4 Mayıs 2012 Cuma

Nâzım - Necip Fazıl Terazisi


Necip Fazıl’ın Bir Adam yaratmak isimli oyununu ortaokul yıllarımda okudum, 13-14 yaşlarımda. Dayımın bana miras kalan kütüphanesinde duran kitaplardan biriydi. Sabahattin Ali’nin Kağnı’sını da aynı yıllarda okudum aynı kütüphaneden seçerek.  Reşat Nuri, Esat Mahmut , Aka Gündüz, Ömer Seyfettin, Halide Edip, Halit Ziya, Peyami Safa, Refik Halit, Yakup Kadri’nin eserlerini tanımam o yıllardandır.
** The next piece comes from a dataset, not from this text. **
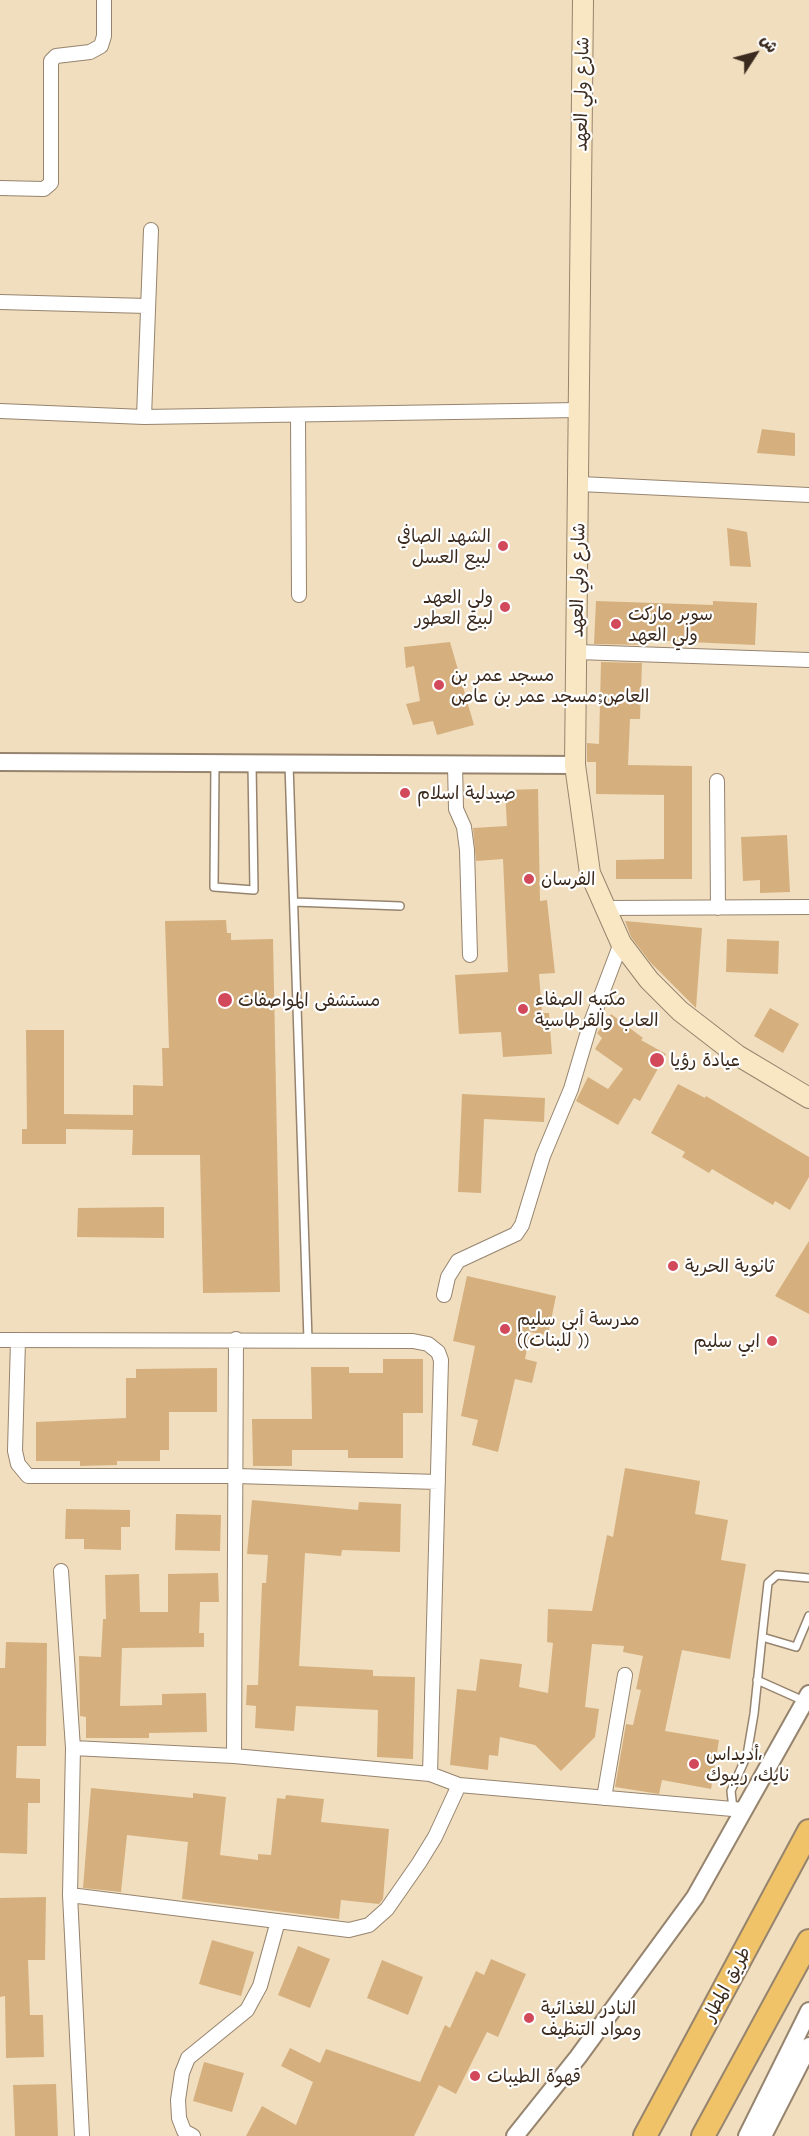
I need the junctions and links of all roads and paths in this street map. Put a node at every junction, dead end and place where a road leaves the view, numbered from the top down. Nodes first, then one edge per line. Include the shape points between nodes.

Orhan Veli, Cahit Sıtkı, Faruk Nafiz, Mehmet Akif, Tevfik Fikret, Orhan Şaik, Ziya Osman  çocuk yaşlarımda okuduğum şairlerdi.  Şanslı bir gençtim galiba, ortaokul ve lisedeki edebiyat öğretmenlerimin  (Tayyar Bey, Semahat ve Sabahat Hanım’lar) de katkılarıyla bilgi ve zevkimi pekiştirdim, Divan ve Halk edebiyatımızdan zevk almasını öğrendim.  Lisede her hafta bir konu üzerine münazara yapardık. Voltaire, Jean-Jacques Rousseau, Montaigne, Francis Bacon o yıllardan aklımda kaldı. Shakespeare’i orta okul yıllarımda seyrettim, okudum. Tiyatro merakım da edebiyattan beslendi. İlk okuldan itibaren Türk ve Dünya tiyatrosunu tanımaya başladım.

Lise yıllarımda oyun oynamak için öğretmenime Necip Fazıl’ın Bir Adam Yaratmak isimli eserini götürmüştüm. Anlamını sonradan çıkardım onun manalı bakışının ve “olmaz” deyişinin. Ama o yıllarda Nâzım Hikmet şiirleri de açıkta okunmazdı.  Yani ta o zamandan beri var bu “Nâzım- Necip Fazıl Terazisi”. Şimdi gene ortaya çıktı. Aslında sorun o değil ki. Bence gençler önce Türk Edebiyatı’nı öğrenmeli, okumalı. Peki nasıl olacak bu? Eğitim onlara neyi nasıl ve ne kadar okutuyor?  O zevki verecek öğretmenler ne kadar serbest ve sayıca ne kadar? O kitapları anlaması için karşılaştırmalı kitapları kim basacak? Çoğu kitap piyasada yok. Mirasçılarının maddi tercihlerine terk edilmiş ve tv dizileri ile ruhu koparılmış eserleri sermayenin arsızlığına karşı kim “muhafaza” ediyor? Son örnek Kurt Kanunu'nu TRT'de seyrettiniz mi, bırakın özel kanalları? 


Lise yıllarımda mantık, felsefe, psikoloji ve sosyoloji dersleri okutulurdu.

Bana kalırsa muhafazakâr tiyatro üzerinden kopartılan, fırtına bile sayılmaz. Zira çocukluktan itibaren sağlam bir eğitimden geçmeyen, Nâzım seyretse ne olur Necip Fazıl seyretse ne!